LAUSANNE, Switzerland -- Olympic leaders asked the World Anti-Doping Agency on Saturday to oversee a global system for tackling drug cheats with an independent body testing athletes and more powers for WADA to punish failing organizations.

After the IOC hosted a meeting of world sports officials, it upheld WADA's future role after months of strained relations amid fallout from the agency's call to ban Russia from the Rio de Janeiro Games because of state-backed doping.

The Olympic body called for WADA to lead a "more robust, more efficient, more transparent and more harmonized" anti-doping system, and promised more finance for the agency if it passed reforms.

WADA is now set to get "substantial additional powers," the agency's president Craig Reedie told reporters after a four-hour closed-door meeting.

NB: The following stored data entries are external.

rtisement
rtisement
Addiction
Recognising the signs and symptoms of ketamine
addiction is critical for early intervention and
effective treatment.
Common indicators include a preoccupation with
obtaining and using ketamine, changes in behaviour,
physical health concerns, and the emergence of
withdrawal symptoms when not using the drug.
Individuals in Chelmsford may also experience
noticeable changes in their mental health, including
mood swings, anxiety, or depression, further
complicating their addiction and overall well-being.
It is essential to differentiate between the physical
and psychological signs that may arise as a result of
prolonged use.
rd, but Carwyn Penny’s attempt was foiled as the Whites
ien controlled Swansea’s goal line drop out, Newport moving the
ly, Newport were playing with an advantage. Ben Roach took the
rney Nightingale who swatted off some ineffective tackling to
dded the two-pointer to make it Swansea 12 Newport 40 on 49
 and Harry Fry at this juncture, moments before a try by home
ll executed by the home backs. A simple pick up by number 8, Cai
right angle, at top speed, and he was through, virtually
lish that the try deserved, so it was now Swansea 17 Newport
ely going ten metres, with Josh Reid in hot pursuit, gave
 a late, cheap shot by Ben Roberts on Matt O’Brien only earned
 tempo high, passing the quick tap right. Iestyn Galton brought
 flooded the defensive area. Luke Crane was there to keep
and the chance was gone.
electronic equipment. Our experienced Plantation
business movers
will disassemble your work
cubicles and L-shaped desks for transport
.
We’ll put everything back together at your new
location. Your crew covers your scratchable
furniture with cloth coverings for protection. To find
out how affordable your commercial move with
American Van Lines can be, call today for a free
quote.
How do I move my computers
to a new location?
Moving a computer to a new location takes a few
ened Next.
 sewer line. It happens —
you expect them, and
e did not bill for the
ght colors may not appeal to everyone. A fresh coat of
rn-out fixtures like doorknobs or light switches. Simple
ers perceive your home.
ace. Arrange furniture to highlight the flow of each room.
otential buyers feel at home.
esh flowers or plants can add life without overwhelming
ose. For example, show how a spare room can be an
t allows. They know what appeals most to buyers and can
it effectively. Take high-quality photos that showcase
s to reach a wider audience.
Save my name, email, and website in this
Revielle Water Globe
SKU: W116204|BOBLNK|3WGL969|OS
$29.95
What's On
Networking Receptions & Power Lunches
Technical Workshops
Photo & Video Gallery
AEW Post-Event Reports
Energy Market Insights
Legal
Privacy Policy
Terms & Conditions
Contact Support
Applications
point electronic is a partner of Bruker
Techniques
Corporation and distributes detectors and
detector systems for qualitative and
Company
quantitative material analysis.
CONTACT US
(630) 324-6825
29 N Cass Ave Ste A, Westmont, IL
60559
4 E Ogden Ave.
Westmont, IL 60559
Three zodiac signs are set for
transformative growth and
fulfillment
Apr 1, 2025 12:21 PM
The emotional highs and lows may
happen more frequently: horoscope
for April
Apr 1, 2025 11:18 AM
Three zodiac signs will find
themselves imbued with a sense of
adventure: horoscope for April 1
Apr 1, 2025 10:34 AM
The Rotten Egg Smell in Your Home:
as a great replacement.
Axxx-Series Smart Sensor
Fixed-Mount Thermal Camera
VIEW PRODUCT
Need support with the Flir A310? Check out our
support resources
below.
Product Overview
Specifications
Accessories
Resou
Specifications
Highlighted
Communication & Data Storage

Reedie said a new testing authority -- taking control of when and where athletes are tested from international and domestic sports federations -- could operate in time for the 2018 Winter Olympics.

Sports governing bodies are also set to lose control of banning athletes who dope -- with the Lausanne-based Court of Arbitration for Sport to gain sanctioning powers.

WADA was asked to discuss the proposals at board meetings on Nov. 19-20 in Glasgow, Scotland.

Olympic leaders have long favoured taking control of drug testing from sports federations, and most of the proposals made Saturday repeated calls from a previous summit held in Lausanne one year ago.

However, WADA's possible role in a revamped and more independent system has been questioned since it appointed two investigations that detailed Russian doping and coverups.

Saturday's meeting went ahead despite a final report of the second WADA investigation panel, led by Canadian lawyer Richard McLaren, not being due until at least late-October.

McLaren's interim report in July provoked calls by WADA for Russia's expulsion from the Rio Games -- which Bach resisted -- and his final document should go into more detail of how a WADA-accredited laboratory manipulated home athletes' tainted samples at the 2014 Sochi Winter Games.

Still, there was no mention of Russia or McLaren in the three-page document issued Saturday by the IOC.

The IOC made clear that WADA must seek to earn an increase on its annual budget of about $27 million, paid equally by the Olympic movement and national governments.

"The increase in financing depends on the implementation of the reforms by WADA and is based on the results provided by WADA after the review of the anti-doping system," the IOC statement said.

A new WADA investigations unit started work this month, led by a German former detective who worked on the first Russian investigation that focused on state-backed doping and coverups in track and field.